*** Document extract
Nonetheless the risk of back sliding is ever present. In this piece I will to point to danger markers using examples from elsewhere. This is not an idealist critique that fails to take cognisance of what can and cannot be done. For example I recognise that Sinhala reality constrains devolution and that a secular state is infeasible in societies where the people’s consciousness is primeval. These are burdens any modernising project will have to haul around like a ball and chain. I can recall from my young days the LSSP’s liabilities in its now long forgotten gilded age.
Still, there is always something that can be done. This essay explores failures in state building in other parts of the world and ekes out a lesson or two. What can we learn from Iraq, Syria and Venezuela? Though in a different league, partisan politics is pushing America towards the abys of structural meltdown; this topic merits mention too.
Iraq and Syria
One can go back to George Bush and the 2003 invasion, or further to Baathist dictatorships, US imperialism’s greed for oil and imposition of subservient tyrants and monarchs, or one can go all the way to 1916 and the Sykes-Picot ‘line in the sand’ carving up the Middle East. A Lankan tale of woe too can have its ‘once upon a time’ anywhere between 1505 and 2009 and still make sense. There is no natural starting point, so why not start with the here-and-now. An indisputable here-and-now truth about Iraq-Syria is that faith in the ability of the state to survive or the capacity of governments to govern has evaporated. In a decade will either exist as a nation sate in its present form?
******
*** Data extract
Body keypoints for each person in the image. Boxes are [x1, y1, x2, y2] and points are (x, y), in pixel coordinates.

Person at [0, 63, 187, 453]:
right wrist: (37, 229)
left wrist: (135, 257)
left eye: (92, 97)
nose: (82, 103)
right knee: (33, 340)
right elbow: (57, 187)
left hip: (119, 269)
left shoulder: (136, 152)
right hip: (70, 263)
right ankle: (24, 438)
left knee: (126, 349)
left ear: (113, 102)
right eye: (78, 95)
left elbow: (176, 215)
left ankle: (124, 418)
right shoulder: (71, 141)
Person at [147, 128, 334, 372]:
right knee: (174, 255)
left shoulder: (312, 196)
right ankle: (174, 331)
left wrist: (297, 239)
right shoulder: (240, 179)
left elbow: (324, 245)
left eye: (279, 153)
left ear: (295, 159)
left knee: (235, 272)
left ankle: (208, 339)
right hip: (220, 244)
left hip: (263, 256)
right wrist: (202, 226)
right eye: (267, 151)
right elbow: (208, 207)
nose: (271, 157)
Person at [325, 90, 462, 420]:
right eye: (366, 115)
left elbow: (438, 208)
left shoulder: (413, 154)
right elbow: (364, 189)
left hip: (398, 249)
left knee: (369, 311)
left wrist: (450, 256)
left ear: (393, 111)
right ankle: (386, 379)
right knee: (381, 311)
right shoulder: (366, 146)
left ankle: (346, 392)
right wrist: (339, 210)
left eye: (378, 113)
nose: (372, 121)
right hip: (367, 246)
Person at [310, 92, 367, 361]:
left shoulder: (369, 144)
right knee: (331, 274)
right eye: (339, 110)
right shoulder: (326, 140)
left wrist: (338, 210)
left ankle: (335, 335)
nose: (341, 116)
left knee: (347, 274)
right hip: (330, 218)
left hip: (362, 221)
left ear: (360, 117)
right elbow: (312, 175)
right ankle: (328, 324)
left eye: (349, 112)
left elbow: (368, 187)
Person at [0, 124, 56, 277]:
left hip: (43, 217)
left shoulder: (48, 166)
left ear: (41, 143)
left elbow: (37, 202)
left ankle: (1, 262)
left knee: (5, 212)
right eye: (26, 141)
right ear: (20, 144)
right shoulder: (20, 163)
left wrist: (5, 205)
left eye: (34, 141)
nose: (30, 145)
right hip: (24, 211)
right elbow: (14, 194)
******
*** Data extract
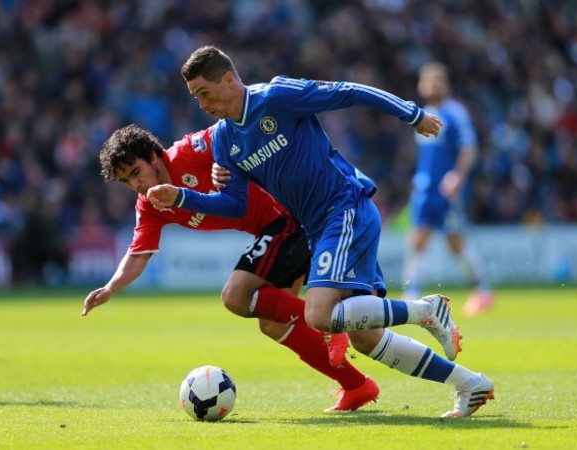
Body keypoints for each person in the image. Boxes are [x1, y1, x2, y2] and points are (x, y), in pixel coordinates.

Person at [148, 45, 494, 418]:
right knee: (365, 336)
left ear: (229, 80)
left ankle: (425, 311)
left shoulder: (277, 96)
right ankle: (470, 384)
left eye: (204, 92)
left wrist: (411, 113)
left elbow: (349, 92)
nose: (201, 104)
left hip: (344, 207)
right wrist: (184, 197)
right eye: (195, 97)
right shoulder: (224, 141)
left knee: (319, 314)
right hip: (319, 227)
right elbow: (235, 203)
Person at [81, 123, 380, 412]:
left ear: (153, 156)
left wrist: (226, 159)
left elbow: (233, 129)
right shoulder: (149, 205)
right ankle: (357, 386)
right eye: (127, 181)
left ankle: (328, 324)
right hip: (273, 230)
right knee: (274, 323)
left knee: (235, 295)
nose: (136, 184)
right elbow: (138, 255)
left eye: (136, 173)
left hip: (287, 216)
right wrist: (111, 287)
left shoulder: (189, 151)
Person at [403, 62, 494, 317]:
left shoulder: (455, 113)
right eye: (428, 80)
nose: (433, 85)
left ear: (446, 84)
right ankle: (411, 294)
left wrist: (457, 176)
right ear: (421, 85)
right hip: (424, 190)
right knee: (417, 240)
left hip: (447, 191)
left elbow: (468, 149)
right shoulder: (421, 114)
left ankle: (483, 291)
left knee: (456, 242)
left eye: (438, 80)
******
*** Data extract
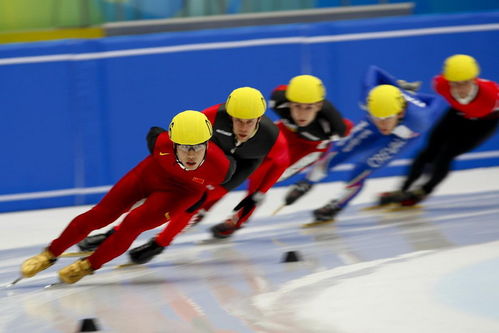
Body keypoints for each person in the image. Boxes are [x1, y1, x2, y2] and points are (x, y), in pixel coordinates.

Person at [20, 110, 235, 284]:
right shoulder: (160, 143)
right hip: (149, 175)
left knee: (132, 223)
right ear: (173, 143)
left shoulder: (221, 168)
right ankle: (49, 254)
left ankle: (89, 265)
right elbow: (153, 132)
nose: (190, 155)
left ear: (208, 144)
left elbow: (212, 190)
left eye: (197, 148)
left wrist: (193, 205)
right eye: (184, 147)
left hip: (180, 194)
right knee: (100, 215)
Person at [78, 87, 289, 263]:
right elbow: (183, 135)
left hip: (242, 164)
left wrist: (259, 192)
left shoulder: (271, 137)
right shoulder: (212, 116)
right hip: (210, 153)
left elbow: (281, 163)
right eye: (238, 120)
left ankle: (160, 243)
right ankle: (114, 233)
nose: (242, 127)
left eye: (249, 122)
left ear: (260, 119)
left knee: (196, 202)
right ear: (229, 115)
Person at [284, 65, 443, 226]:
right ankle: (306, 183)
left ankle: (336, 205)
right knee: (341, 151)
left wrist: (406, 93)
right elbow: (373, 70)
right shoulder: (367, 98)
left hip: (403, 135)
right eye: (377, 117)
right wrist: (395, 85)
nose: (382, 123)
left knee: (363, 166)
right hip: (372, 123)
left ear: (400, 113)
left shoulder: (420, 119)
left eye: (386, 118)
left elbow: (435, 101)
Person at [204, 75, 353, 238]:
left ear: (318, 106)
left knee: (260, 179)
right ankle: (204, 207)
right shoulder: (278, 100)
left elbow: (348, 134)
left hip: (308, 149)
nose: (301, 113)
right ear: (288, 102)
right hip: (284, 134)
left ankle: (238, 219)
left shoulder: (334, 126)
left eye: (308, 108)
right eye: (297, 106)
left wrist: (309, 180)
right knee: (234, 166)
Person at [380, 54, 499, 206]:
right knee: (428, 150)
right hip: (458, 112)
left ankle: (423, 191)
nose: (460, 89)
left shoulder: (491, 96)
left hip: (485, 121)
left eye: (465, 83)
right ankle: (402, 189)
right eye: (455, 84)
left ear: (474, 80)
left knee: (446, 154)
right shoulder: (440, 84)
******
→ **Set of tasks**:
**a)** Can you repeat the stretch of the state-building essay from "Nonetheless the risk" through "forgotten gilded age.", word for word?
**b)** Answer these questions from the state-building essay:
(i) Which three countries does the essay ask what can be learned from?
(ii) What year does it give for the Sykes-Picot "line in the sand"?
(iii) Between which two years could a Lankan tale of woe have its "once upon a time"?

→ **Response list**:
**a)**
Nonetheless the risk of back sliding is ever present. In this piece I will to point to danger markers using examples from elsewhere. This is not an idealist critique that fails to take cognisance of what can and cannot be done. For example I recognise that Sinhala reality constrains devolution and that a secular state is infeasible in societies where the people’s consciousness is primeval. These are burdens any modernising project will have to haul around like a ball and chain. I can recall from my young days the LSSP’s liabilities in its now long forgotten gilded age.

**b)**
(i) Iraq, Syria and Venezuela
(ii) 1916
(iii) 1505 and 2009